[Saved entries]

┄┄┄┄┄┄┄┄┄┄┄┄┄┄┄┄┄┄┄┄

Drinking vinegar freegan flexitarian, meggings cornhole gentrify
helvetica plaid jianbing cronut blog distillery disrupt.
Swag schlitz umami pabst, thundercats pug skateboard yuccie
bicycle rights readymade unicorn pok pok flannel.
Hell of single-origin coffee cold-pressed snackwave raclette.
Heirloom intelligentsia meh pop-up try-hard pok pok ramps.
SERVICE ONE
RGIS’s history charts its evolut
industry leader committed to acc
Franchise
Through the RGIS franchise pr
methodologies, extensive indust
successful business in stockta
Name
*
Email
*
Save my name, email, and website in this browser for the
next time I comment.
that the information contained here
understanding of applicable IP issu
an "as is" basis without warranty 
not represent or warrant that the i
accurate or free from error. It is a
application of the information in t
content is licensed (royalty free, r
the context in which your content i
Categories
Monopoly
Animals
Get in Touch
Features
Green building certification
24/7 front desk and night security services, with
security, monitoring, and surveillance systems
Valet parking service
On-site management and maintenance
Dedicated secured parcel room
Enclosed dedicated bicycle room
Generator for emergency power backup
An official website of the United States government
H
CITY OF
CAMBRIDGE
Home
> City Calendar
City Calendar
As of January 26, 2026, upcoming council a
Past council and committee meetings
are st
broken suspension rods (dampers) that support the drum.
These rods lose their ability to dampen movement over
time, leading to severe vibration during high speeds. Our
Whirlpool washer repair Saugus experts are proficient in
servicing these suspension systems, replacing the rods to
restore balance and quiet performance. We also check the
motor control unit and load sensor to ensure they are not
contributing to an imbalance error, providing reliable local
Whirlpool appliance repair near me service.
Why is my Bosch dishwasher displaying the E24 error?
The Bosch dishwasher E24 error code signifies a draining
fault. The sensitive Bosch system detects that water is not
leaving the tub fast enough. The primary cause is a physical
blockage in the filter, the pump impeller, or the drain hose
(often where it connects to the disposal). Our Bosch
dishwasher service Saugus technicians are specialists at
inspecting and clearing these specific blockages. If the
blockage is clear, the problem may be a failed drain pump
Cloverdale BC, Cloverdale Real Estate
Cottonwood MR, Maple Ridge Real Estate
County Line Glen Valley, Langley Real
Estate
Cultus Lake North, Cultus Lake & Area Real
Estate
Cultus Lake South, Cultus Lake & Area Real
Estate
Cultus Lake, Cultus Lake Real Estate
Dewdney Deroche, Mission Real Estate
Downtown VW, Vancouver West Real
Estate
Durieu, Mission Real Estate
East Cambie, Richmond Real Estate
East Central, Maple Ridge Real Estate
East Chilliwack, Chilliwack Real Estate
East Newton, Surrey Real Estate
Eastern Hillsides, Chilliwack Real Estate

┄┄┄┄┄┄┄┄┄┄┄┄┄┄┄┄┄┄┄┄

**TO DO**
Look through the entries above; copy each line where the string "room" appears.

**TASK OUTPUT**
Dedicated secured parcel room
Enclosed dedicated bicycle room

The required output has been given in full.